There’s plenty of real world research and experience there. There aren’t a lot of doctoral theses. Likewise in the public sector, where SA has world-renowned central bankers and Treasury officials whose macroecono­mic expertise is highly regarded, whether they had MSc or PhD after their names.

It’s not too much of a stretch to imagine that when companies appointed Leoka to their boards, and the president appointed her to advisory committees, they were looking for her insights, experience and networks, not necessaril­y what sort of economics degree she had. That makes it all the more inexplicab­le that she felt the need to call herself doctor and claim a degree of which there is no evidence – and then double down on her claim when the lie emerged. Nor is she the only South African to have felt the need to fake their qualificat­ions even when this was largely immaterial to their job prospects. Names such as Pallo Jordan spring to mind, and there are more recent examples.

They raise questions about why it is that the SA context breeds this sad search for prestige and fancy titles, and this dread of losing face, even at the cost of honesty and integrity.

Integrity is at the heart of the Leoka scandal. The scandal is not just about an individual but also about integrity and probity in corporate SA, in government and the NGO sector. Remgro appointed and then unappointe­d Leoka. But she served on the boards of Anglo American Platinum and MTN as well on the president’s economic advisory council. She was also on Corruption Watch’s board for years. Nowhere did they vet her qualificat­ions, vetting that would have taken only a phone call or online search, or more simply a request for her to produce copies of certificat­es. Perhaps her exact qualificat­ions didn’t matter for the job. Corruption Watch said her performanc­e was ‘stellar”, though with hindsight it should have known and done better.
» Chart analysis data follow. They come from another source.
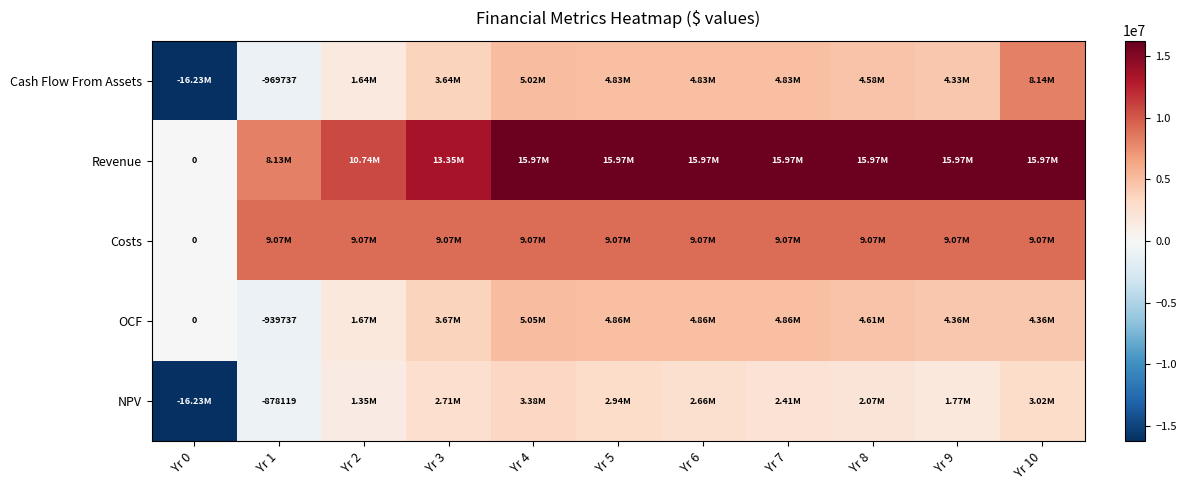

Which series changed the most between Yr 2 and Yr 3?

Revenue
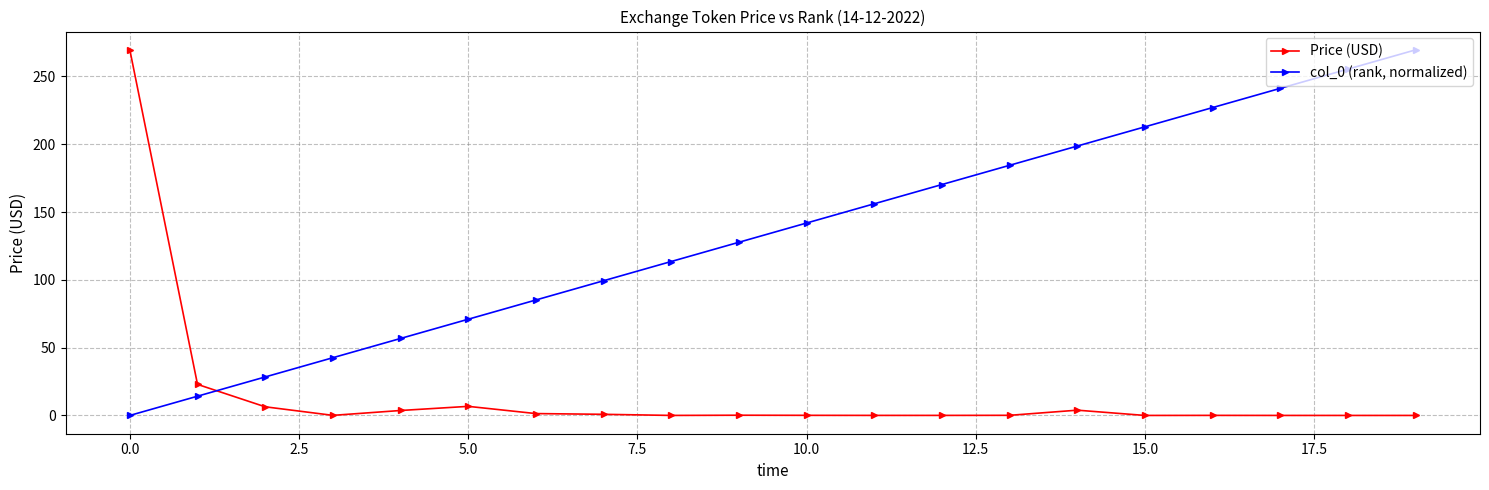

At how many categories does at least one series exceed 66?

16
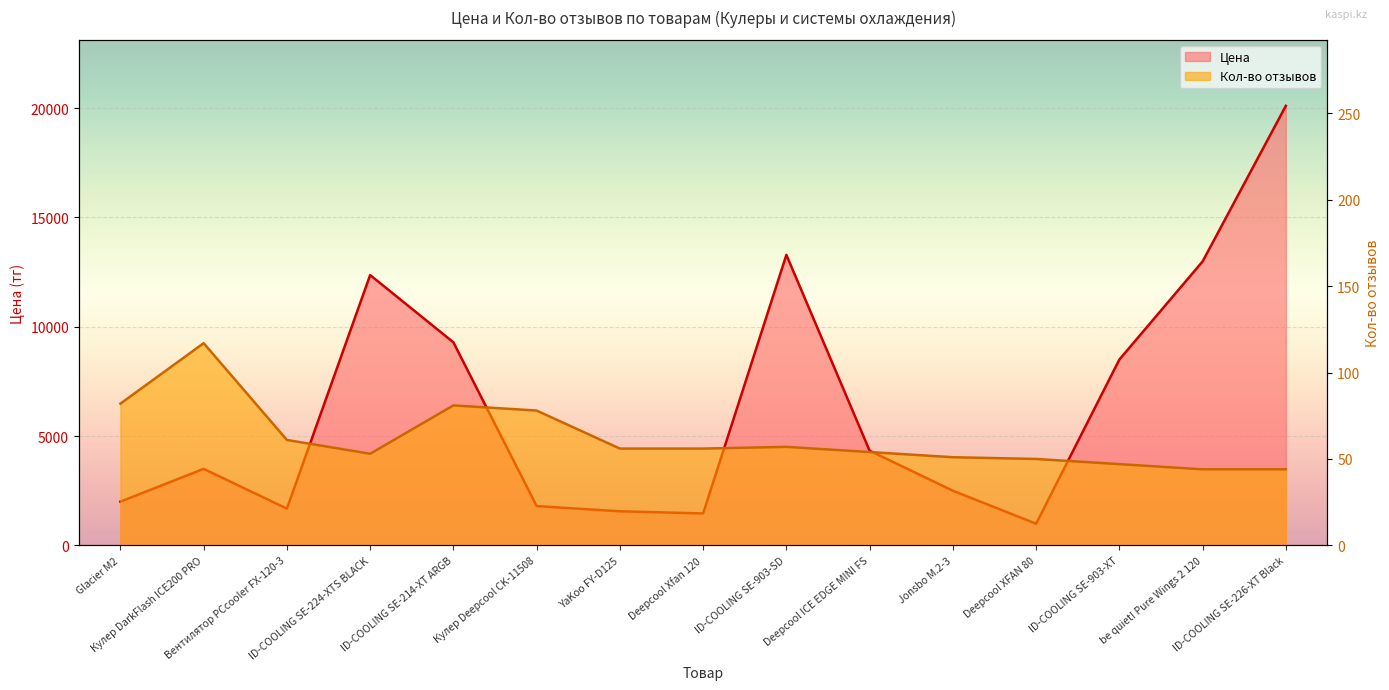

Which has a higher value, Deepcool Xfan 120 or YaKoo FY-D125?

YaKoo FY-D125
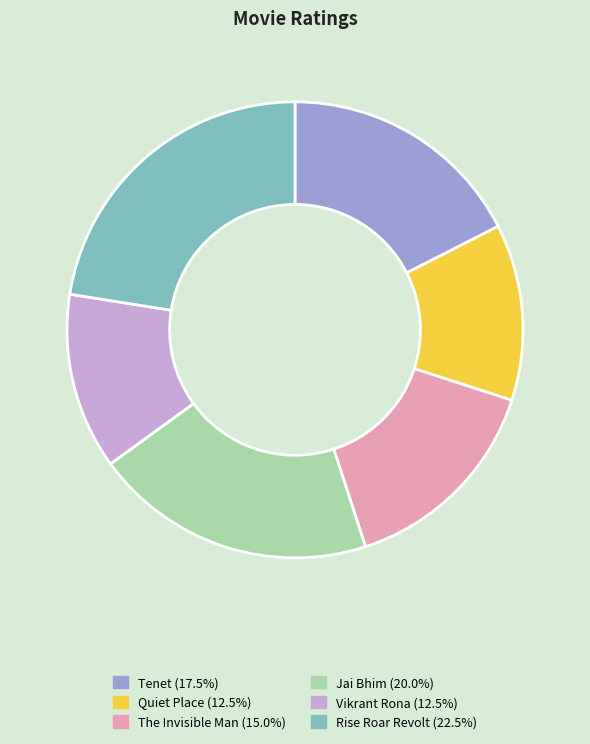

Is there a majority slice in this chart?

No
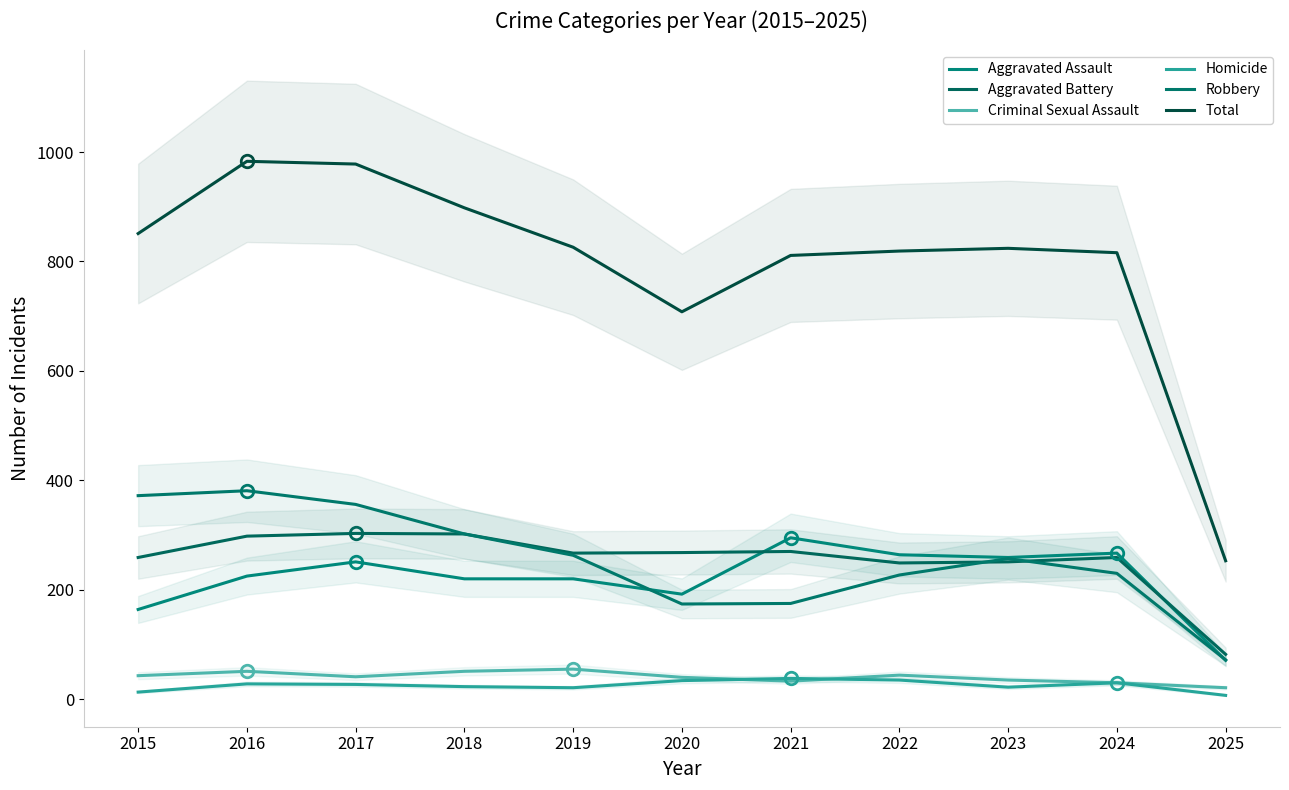

What is the difference between the maximum and minimum values in the Homicide series?

31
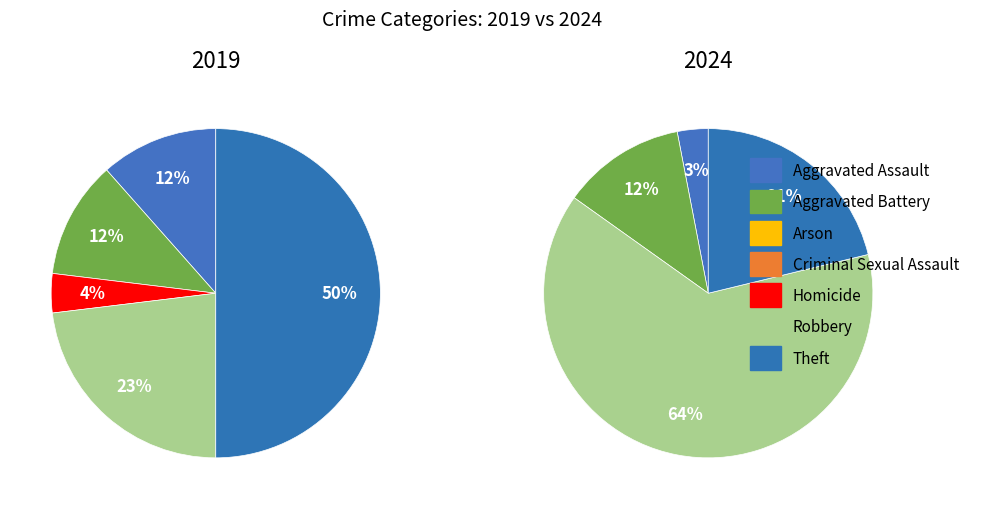

The Homicide slice represents 0% of the pie. True or false?

True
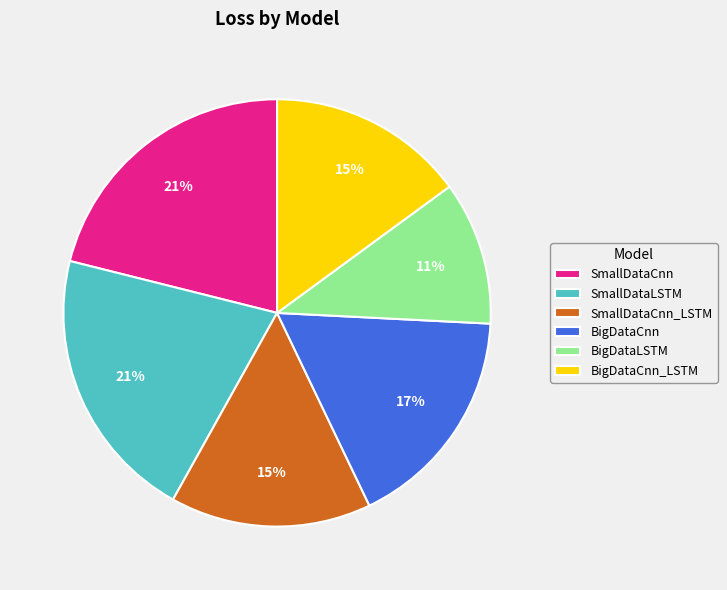

Between SmallDataCnn_LSTM and BigDataCnn, which is larger?

BigDataCnn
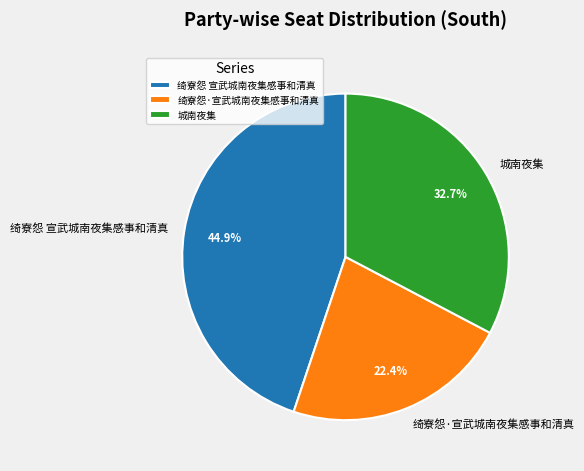

Is it true that 城南夜集 is 38% of the pie?

False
But if large corporates and the presidency are not doing routine checks on CVs, we have to wonder what else they are not checking. In the case of corporate SA, we have to wonder too whether the push for diversity on boards has been at the expense of rigorous scrutiny of the candidates.

The Leoka scandal is a wake-up call for corporate SA, a stark reminder of the need to verify all candidates for high office, whoever they are and whatever the office, in the interests of integrity.

With fraud and corruption as rife as they are in SA, integrity is more important than ever. As Corruption Watch put it: “An across the board culture shift is needed to bolster the standards by which companies, government institutio­ns and civil society organisati­ons alike appoint leaders. It is, after all, by the quality of those leaders that the general public ranks the organisati­ons in question.”